### Exercise
Report every line in the records below that contains the string "پیشگیری". Case counts.

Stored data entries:
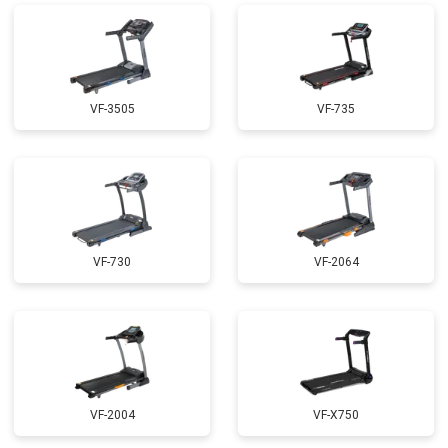
VF-3505
VF-735
VF-730
VF-2064
VF-2004
VF-X750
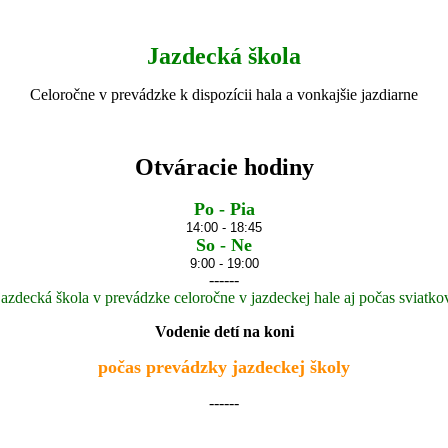
Jazdecká škola
Celoročne v prevádzke k dispozícii hala a vonkajšie jazdiarne
Otváracie hodiny
Po -
Pia
14:00 - 18:45
So - Ne
9:00 - 19:00
------
jazdecká škola v prevádzke celoročne v jazdeckej hale aj počas
sviatko
Vodenie detí na koni
počas prevádzky jazdeckej školy
------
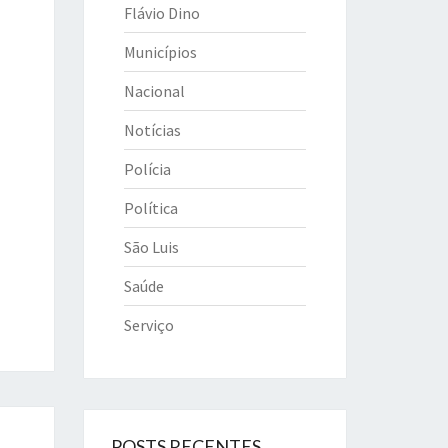
Flávio Dino
Municípios
Nacional
Notícias
Polícia
Política
São Luis
Saúde
Serviço
POSTS RECENTES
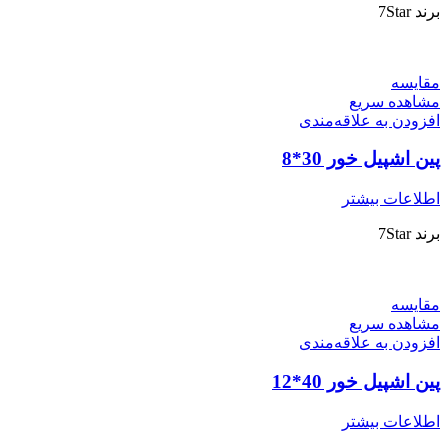
برند 7Star
مقایسه
مشاهده سریع
افزودن به علاقه‌مندی
پین اشپیل خور 30*8
اطلاعات بیشتر
برند 7Star
مقایسه
مشاهده سریع
افزودن به علاقه‌مندی
پین اشپیل خور 40*12
اطلاعات بیشتر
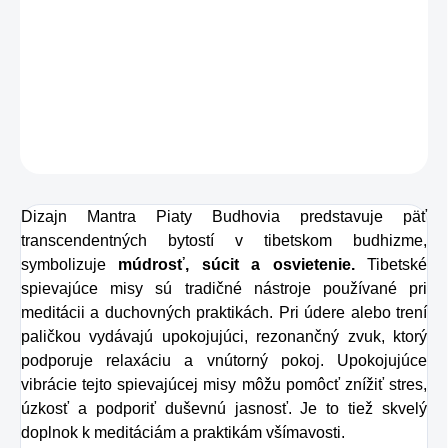
vyrobená s precíznosťou a starostlivosťou z vysoko
kvalitného zemného prášku, ktorý zaisťuje estetickú krásu
a harmonickú rezonanciu.
DETAILNÉ INFORMÁCIE
OPÝTAŤ SA
STRÁŽIŤ
Dizajn Mantra Piaty Budhovia predstavuje päť
transcendentných bytostí v tibetskom budhizme,
symbolizuje
múdrosť, súcit a osvietenie.
Tibetské
spievajúce misy sú tradičné nástroje používané pri
meditácii a duchovných praktikách. Pri údere alebo trení
paličkou vydávajú upokojujúci, rezonančný zvuk, ktorý
podporuje relaxáciu a vnútorný pokoj. Upokojujúce
vibrácie tejto spievajúcej misy môžu pomôcť znížiť stres,
úzkosť a podporiť duševnú jasnosť. Je to tiež skvelý
doplnok k meditáciám a praktikám všímavosti.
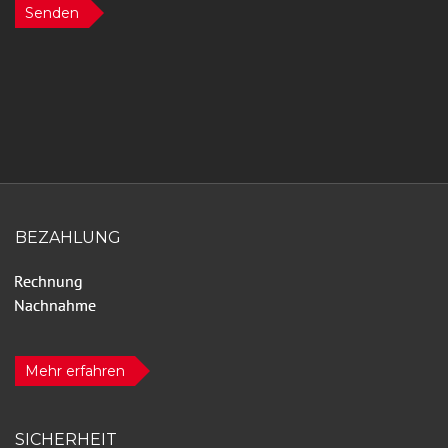
Senden
BEZAHLUNG
Mehr erfahren
SICHERHEIT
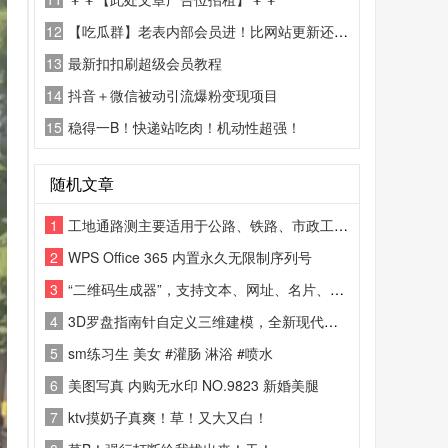
12
【吃瓜群】老表内部会员进！比网站更新还精彩！
13
最新扣扣刷超级会员教程
14
抖音＋微信被动引流爆粉变现项目
15
稳得一B！快递站吃肉！机动性超强！
随机文章
1
工地通路测主要适用于公路、铁路、市政工程施工测量。
2
WPS Office 365 内置永久无限制序列号
3
“二维码生成器”，支持文本、网址、名片、图片等多格式内容一键转为二维码
4
3D罗盘指南针自定义三维建模，全新现代化设计理念专业打造的一款3维地理测算工具
5
sm练习生 美女 #灌肠 淋浴 #喷水
6
美图写真 内购无水印 NO.9823 新婚美腿
7
ktv摸奶子真爽！草！又大又白！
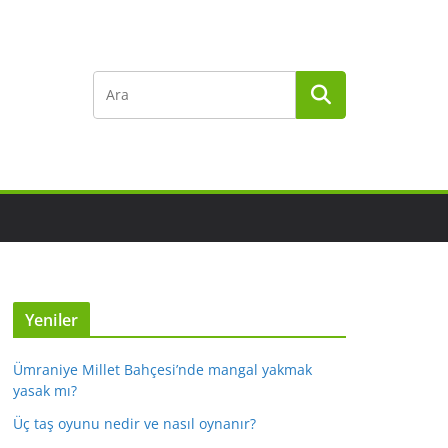
Yeniler
Ümraniye Millet Bahçesi’nde mangal yakmak
yasak mı?
Üç taş oyunu nedir ve nasıl oynanır?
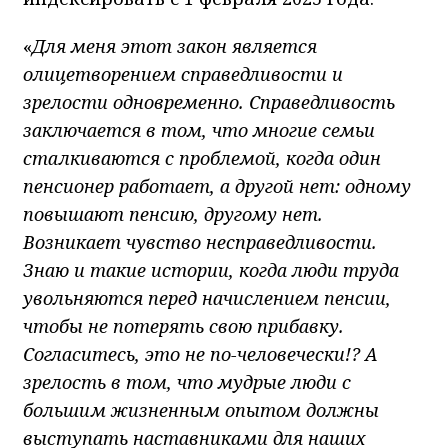
«
Для меня этот закон является
олицетворением справедливости и
зрелости одновременно. Справедливость
заключается в том, что многие семьи
сталкиваются с проблемой, когда один
пенсионер работает, а другой нет: одному
повышают пенсию, другому нет.
Возникает чувство несправедливости.
Знаю и такие истории, когда люди труда
увольняются перед начислением пенсии,
чтобы не потерять свою прибавку.
Согласитесь, это не по-человечески!? А
зрелость в том, что мудрые люди с
большим жизненным опытом должны
выступать наставниками для наших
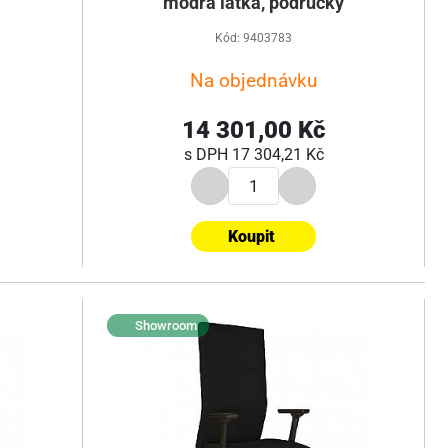
modrá látka, područky
Kód: 9403783
Na objednávku
14 301,00 Kč
s DPH
17 304,21 Kč
Koupit
Showroom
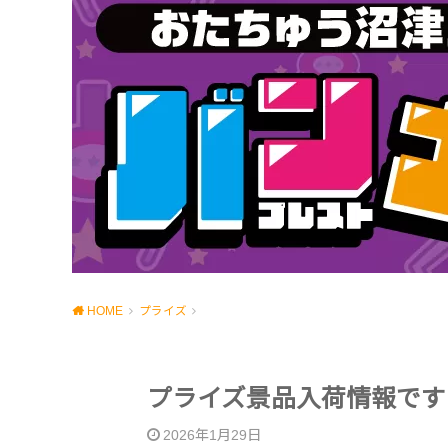
HOME
プライズ
プライズ景品入荷情報です
2026年1月29日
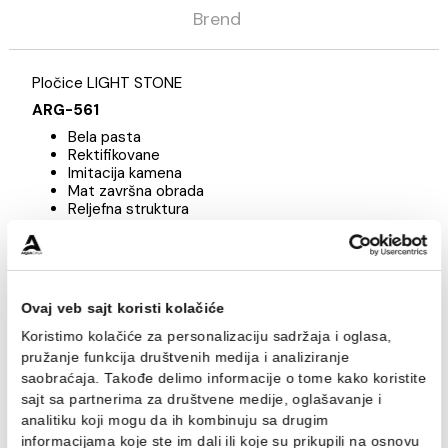
Opis
Specifikacija
Brend
Pločice LIGHT STONE
ARG-561
Bela pasta
Rektifikovane
Imitacija kamena
Mat završna obrada
Reljefna struktura
Dimenzije: 30 x 90 cm
Upotreba: za oblaganje unutrašnjih zidnih površi
Svaka pločica iz proizvodne serije LIGHT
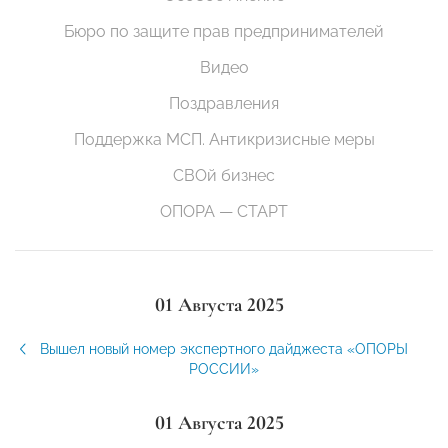
Бюро по защите прав предпринимателей
Видео
Поздравления
Поддержка МСП. Антикризисные меры
СВОй бизнес
ОПОРА — СТАРТ
01 Августа 2025
Вышел новый номер экспертного дайджеста «ОПОРЫ
РОССИИ»
01 Августа 2025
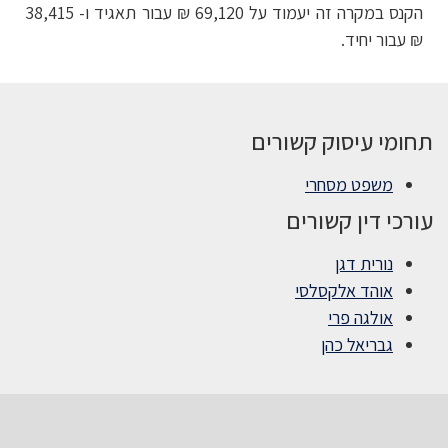
הקנס במקרה זה יעמוד על 69,120 ₪ עבור תאגיד ו- 38,415
₪ עבור יחיד.
תחומי עיסוק קשורים
משפט מסחרי
עורכי דין קשורים
נורית דגן
אוהד אלקסלסי
אולגה פרי
גבריאל כהן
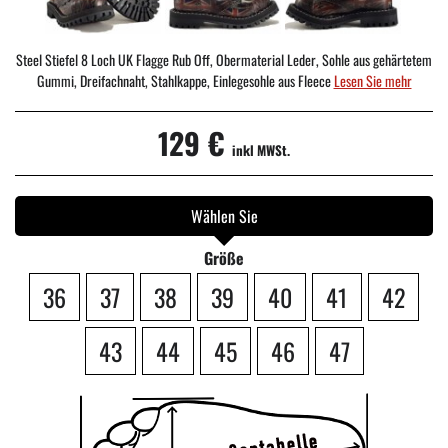
Steel Stiefel 8 Loch UK Flagge Rub Off, Obermaterial Leder, Sohle aus gehärtetem
Gummi, Dreifachnaht, Stahlkappe, Einlegesohle aus Fleece
Lesen Sie mehr
129 €
inkl MWSt.
Wählen Sie
Größe
36
37
38
39
40
41
42
43
44
45
46
47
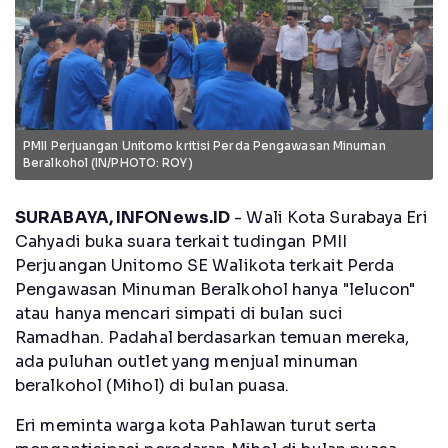
PMII Perjuangan Unitomo kritisi Perda Pengawasan Minuman
Beralkohol (IN/PHOTO: ROY)
SURABAYA, INFONews.ID
- Wali Kota Surabaya Eri
Cahyadi buka suara terkait tudingan PMII
Perjuangan Unitomo SE Walikota terkait Perda
Pengawasan Minuman Beralkohol hanya "lelucon"
atau hanya mencari simpati di bulan suci
Ramadhan. Padahal berdasarkan temuan mereka,
ada puluhan outlet yang menjual minuman
beralkohol (Mihol) di bulan puasa.
Eri meminta warga kota Pahlawan turut serta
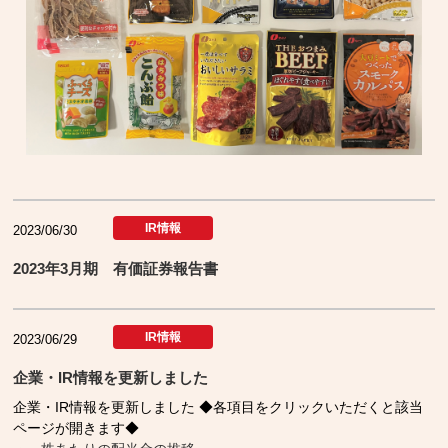
IR情報
2023/06/30
2023年3月期 有価証券報告書
IR情報
2023/06/29
企業・IR情報を更新しました
企業・IR情報を更新しました ◆各項目をクリックいただくと該当
ページが開きます◆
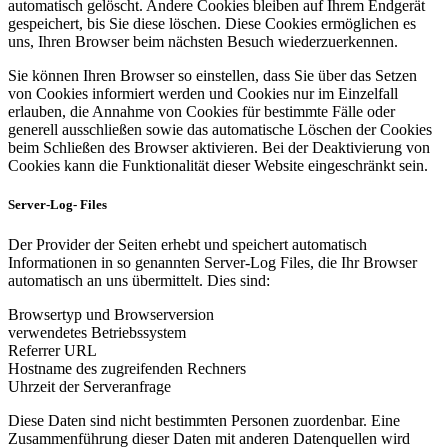
automatisch gelöscht. Andere Cookies bleiben auf Ihrem Endgerät
gespeichert, bis Sie diese löschen. Diese Cookies ermöglichen es
uns, Ihren Browser beim nächsten Besuch wiederzuerkennen.
Sie können Ihren Browser so einstellen, dass Sie über das Setzen
von Cookies informiert werden und Cookies nur im Einzelfall
erlauben, die Annahme von Cookies für bestimmte Fälle oder
generell ausschließen sowie das automatische Löschen der Cookies
beim Schließen des Browser aktivieren. Bei der Deaktivierung von
Cookies kann die Funktionalität dieser Website eingeschränkt sein.
Server-Log- Files
Der Provider der Seiten erhebt und speichert automatisch
Informationen in so genannten Server-Log Files, die Ihr Browser
automatisch an uns übermittelt. Dies sind:
Browsertyp und Browserversion
verwendetes Betriebssystem
Referrer URL
Hostname des zugreifenden Rechners
Uhrzeit der Serveranfrage
Diese Daten sind nicht bestimmten Personen zuordenbar. Eine
Zusammenführung dieser Daten mit anderen Datenquellen wird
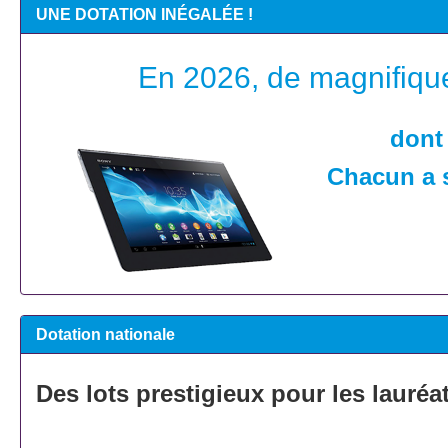
UNE DOTATION INÉGALÉE !
En 2026, de magnifique
dont 
Chacun a 
Dotation nationale
Des lots prestigieux pour les lauréa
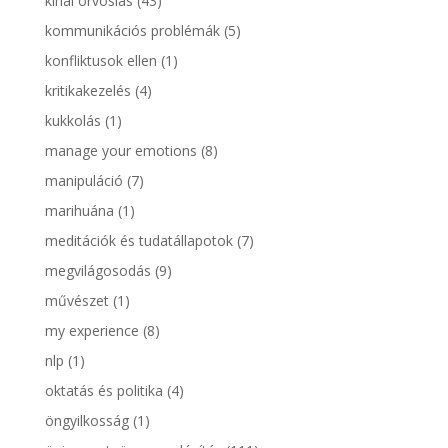
kínai orvoslás
(43)
kommunikációs problémák
(5)
konfliktusok ellen
(1)
kritikakezelés
(4)
kukkolás
(1)
manage your emotions
(8)
manipuláció
(7)
marihuána
(1)
meditációk és tudatállapotok
(7)
megvilágosodás
(9)
művészet
(1)
my experience
(8)
nlp
(1)
oktatás és politika
(4)
öngyilkosság
(1)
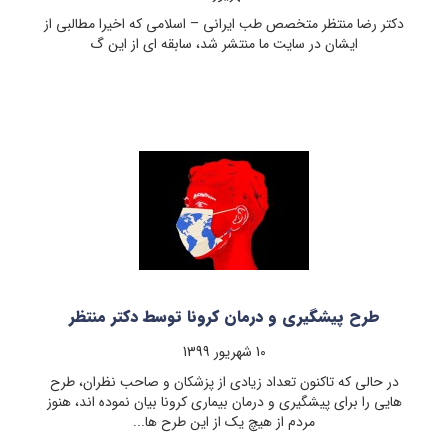
دکتر رضا منتظر متخصص طب ایرانی – اسلامی که اخیرا مطالبی از
ایشان در سایت ما منتشر شد، سابقه ای از این گ
طرح پیشگیری و درمان کرونا توسط دکتر منتظر
10 شهريور 1399
در حالی که تاکنون تعداد زیادی از پزشکان و صاحب نظران، طرح
هایی را برای پیشگیری و درمان بیماری کرونا بیان نموده اند، هنوز
مردم از هیچ یک از این طرح ها...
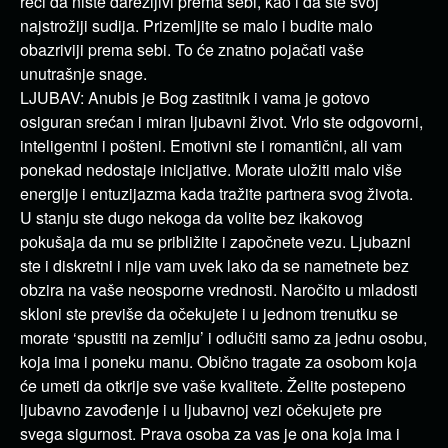
reći da niste darežljivi prema sebi, kao i da ste svoj
najstrožiji sudija. Prizemljite se malo i budite malo
obazriviji prema sebi. To će znatno pojačati vaše
unutrašnje snage.
LJUBAV: Anubis je Bog zastitnik i vama je gotovo
osiguran srećan i miran ljubavni život. Vrlo ste odgovorni,
inteligentni i pošteni. Emotivni ste i romantični, ali vam
ponekad nedostaje inicijative. Morate uložiti malo više
energije i entuzijazma kada tražite partnera svog života.
U stanju ste dugo nekoga da volite bez ikakovog
pokušaja da mu se približite i započnete vezu. Ljubazni
ste i diskretni i nije vam uvek lako da se nametnete bez
obzira na vaše neosporne vrednosti. Naročito u mladosti
skloni ste previše da očekujete i u jednom trenutku se
morate ‘spustiti na zemlju’ i odlučiti samo za jednu osobu,
koja ima i poneku manu. Obično tragate za osobom koja
će umeti da otkrije sve vaše kvalitete. Želite postepeno
ljubavno zavođenje i u ljubavnoj vezi očekujete pre
svega sigurnost. Prava osoba za vas je ona koja ima i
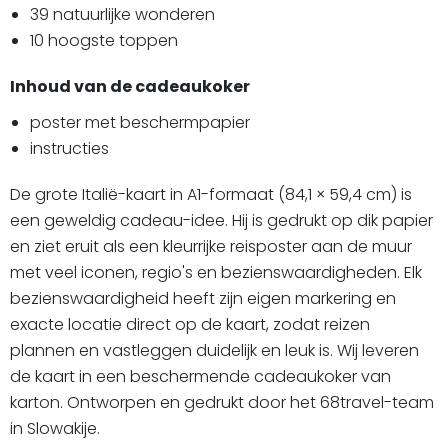
39 natuurlijke wonderen
10 hoogste toppen
Inhoud van de cadeaukoker
poster met beschermpapier
instructies
De grote Italië-kaart in A1-formaat (84,1 × 59,4 cm) is
een geweldig cadeau-idee. Hij is gedrukt op dik papier
en ziet eruit als een kleurrijke reisposter aan de muur
met veel iconen, regio's en bezienswaardigheden. Elk
bezienswaardigheid heeft zijn eigen markering en
exacte locatie direct op de kaart, zodat reizen
plannen en vastleggen duidelijk en leuk is. Wij leveren
de kaart in een beschermende cadeaukoker van
karton. Ontworpen en gedrukt door het 68travel-team
in Slowakije.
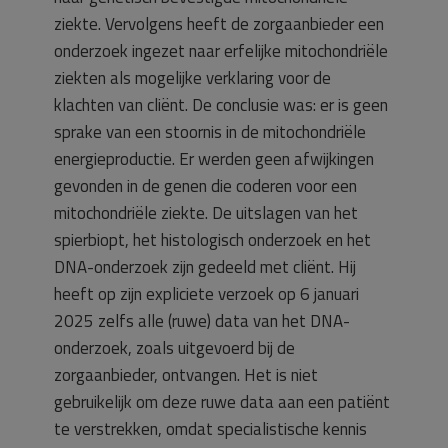
ziekte. Vervolgens heeft de zorgaanbieder een
onderzoek ingezet naar erfelijke mitochondriële
ziekten als mogelijke verklaring voor de
klachten van cliënt. De conclusie was: er is geen
sprake van een stoornis in de mitochondriële
energieproductie. Er werden geen afwijkingen
gevonden in de genen die coderen voor een
mitochondriële ziekte. De uitslagen van het
spierbiopt, het histologisch onderzoek en het
DNA-onderzoek zijn gedeeld met cliënt. Hij
heeft op zijn expliciete verzoek op 6 januari
2025 zelfs alle (ruwe) data van het DNA-
onderzoek, zoals uitgevoerd bij de
zorgaanbieder, ontvangen. Het is niet
gebruikelijk om deze ruwe data aan een patiënt
te verstrekken, omdat specialistische kennis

### Answer for this exercise
طرح پیشگیری و درمان کرونا توسط دکتر منتظر
هایی را برای پیشگیری و درمان بیماری کرونا بیان نموده اند، هنوز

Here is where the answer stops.